If you’ve been keeping up with us for a while, you’ll know a bit about our sleep expert James Wilson and his approach to improving people’s sleep. The Sleep Geek, as he is often known as, focuses on helping individuals to better understand their sleep type, and working on things they can implement in everyday life to help with their personal sleep needs. Something James often talks about is sleep types. Think of it like a line - a continuum if you like - with early types at one end (who are sometimes called larks) and late types at the other end (often known as owls). We all sit somewhere on this line. We are all different and actually most of us sit in the middle with a bit of a preference one way or the other. But something that we have noticed in society is that night owls (or late sleepers) are shamed for choosing to sleep later. Read on to explore why we think this needs to STOP!

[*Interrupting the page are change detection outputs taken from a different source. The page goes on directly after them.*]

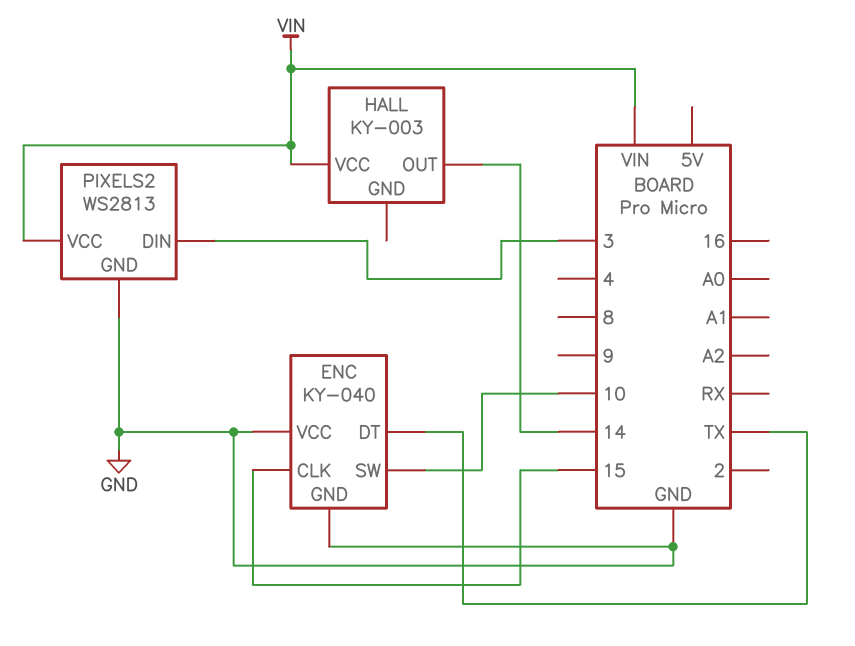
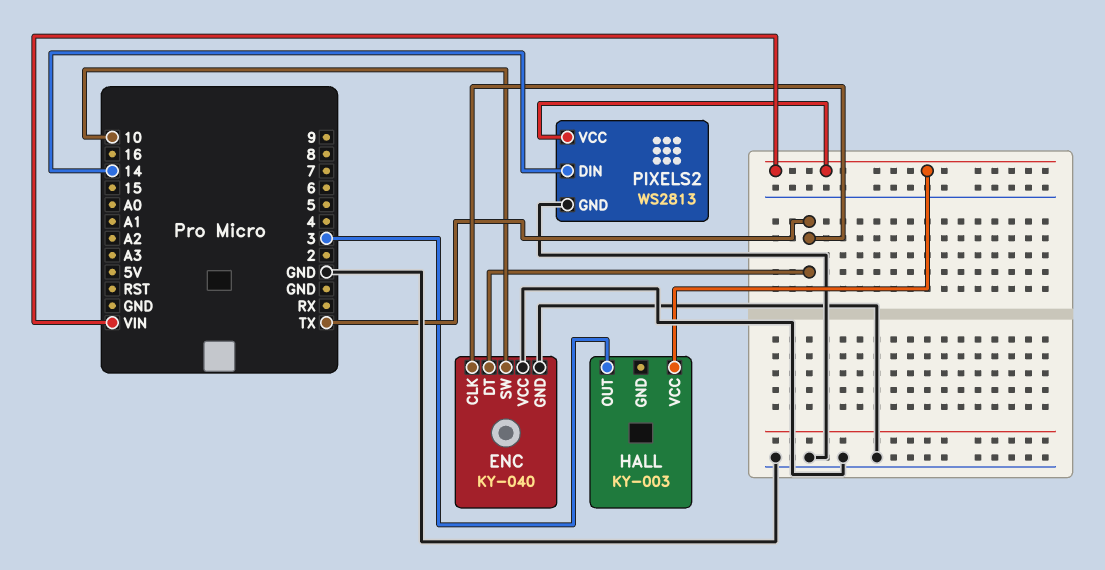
ENC pin CLK: 15 -> TX
HALL pin OUT: 14 -> 3
PIXELS2 pin DIN: 3 -> 14

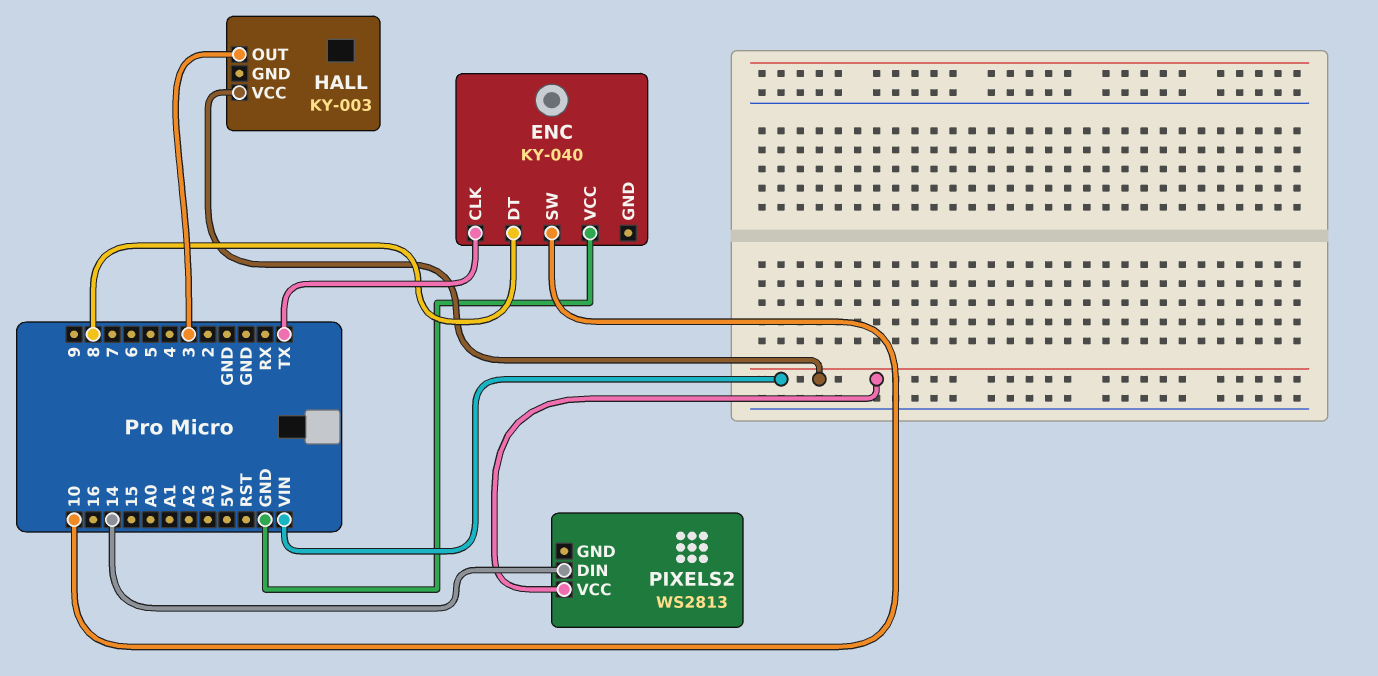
ENC pin DT: TX -> 8
ENC pin GND: GND -> none
PIXELS2 pin GND: GND -> none

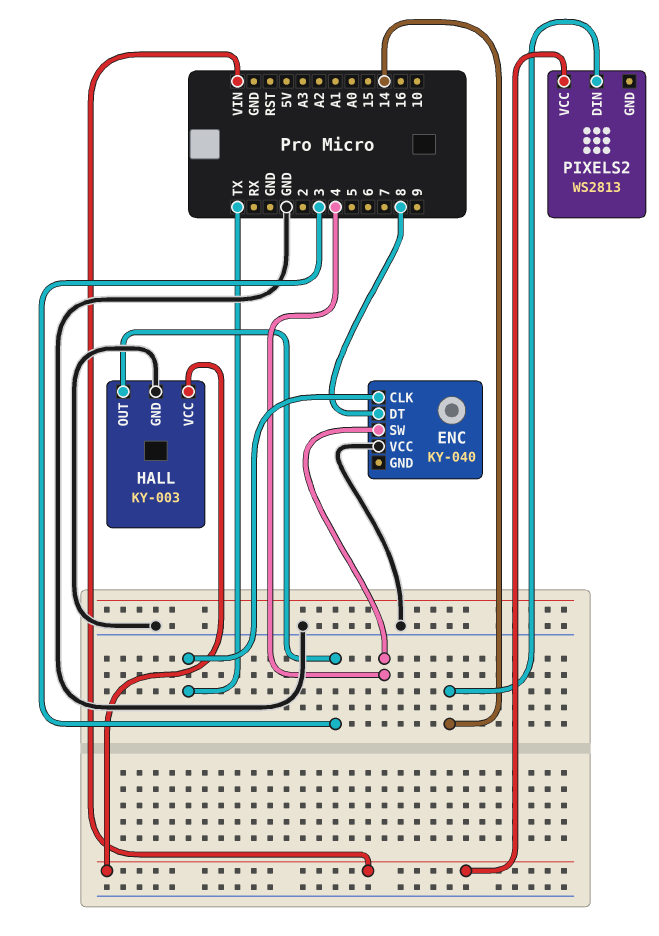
ENC pin SW: 10 -> 4
HALL pin GND: none -> GND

Understanding our sleep type is crucial to improving our sleep. Better sleep starts with an awareness of what we’re like as sleepers - and our sleep type gives us a huge insight into this. If we are someone who works better in the evening, and prefers to go to sleep at midnight as opposed to 9pm, that helps us to understand when we need to get up in order to be productive. Alternatively, knowing that we work better first thing in the morning will help us to realise that we probably need an early night most of the time, meaning we are more of a lark. This vital piece of information has helped thousands of people sleep better under the work of The Sleep Geek. So why is it considered so ‘bad’ to be a late sleeper?
Where has this idea come from?
There is a toxic (in our opinion) idea in society that those who wake up later and go to sleep later are lazy, less productive and even less healthy. Society has created this idea that there is a ‘normal’ time to sleep, and that late sleepers do not align with the rhythm of modern society. It seems this idea has resulted in making late sleepers feel bad about their sleep habits, as opposed to seeing an alternative perspective or at least offering some helpful advice.
The internet is flooded with articles, research and blogs talking about the benefits of waking up early, and a lot of it feeds into hustle or grind culture. This culture is all about working as hard and long as you possibly can, not really taking into account how this can impact our wellbeing. So if you have read anything about how getting up early is the key to being successful, and you’re not someone who functions well in the earlier part of the morning, we imagine this has made you feel rather ashamed of your sleeping habits. And that’s where the concept of sleep shaming comes in.
The impact this has on night owls
If we look through the lens of James’ approach to sleep - this could really impact how late sleepers view their sleep. It will make them feel like, in order to be successful in society, they need to be early risers or ‘morning people’. And for those people who sit on the night owl end of the continuum, this can be really damaging to their sleep and therefore their overall wellbeing.
Sleep is the foundation of good wellbeing, so if we’re not sleeping in tune with our sleep type, it can be really detrimental to how we feel. Forcing ourselves to sleep in a way that isn’t right for us will not work in the long run. That’s why the pressure of grind culture can be very toxic for our wellbeing - it encourages us to put unrealistic expectations on ourselves, when really what we need is to delve into understanding our individual sleep needs and type.
Work and sleep
There has been a huge shift in society and the workplace around the typical ‘9-5’. People are challenging this ideal to work hours that suit their lifestyle - and we’re here for it! As long as we’re doing the work and meeting all our requirements from our workplaces, why wouldn’t we follow a structure that benefits our health and wellbeing? If anything, that’s what’s going to make us better workers in a multitude of ways!
What about mothers and carers? The 9-5 will not work for everyone, and this expectation causes a lot of damage to the people whose lives do not align with that specific routine. The kinds of people that inform these ideals and expectations are the people who that niche schedule works for.
Let’s think about the pandemic: that changed everything about the way that we work. Society has shifted a lot since then. Many of us are working remotely, which has likely adapted many of our working hours. Being a bit more flexible with our working hours will inevitably help us find a balance between getting the amount of sleep we need and functioning to our best ability at work.
So maybe there’s a silver lining (a really, really tiny one!), to what’s happened over the last few years, that people who do not fit in well with the 9-5 hustle culture do not have to anymore in order to be seen as productive or successful.
Final thoughts: As we mention a lot here at Beingwell, taking care of our wellbeing is all about finding an approach that works for us as individuals - not a prescriptive piece of advice to apply to everyone. And that idea is exactly the same when it comes to sleep. Sleep is an intimate and personal thing that we all experience differently, so finding what approach to sleep works for us is vital to improving it. In the same way that there’s no one-size-fits-all with working hours, there isn’t one for sleep or wellbeing. It takes a lot of work to figure out what’s right for us, but it’s all worth it to feel better equipped for the ups and downs of everyday life.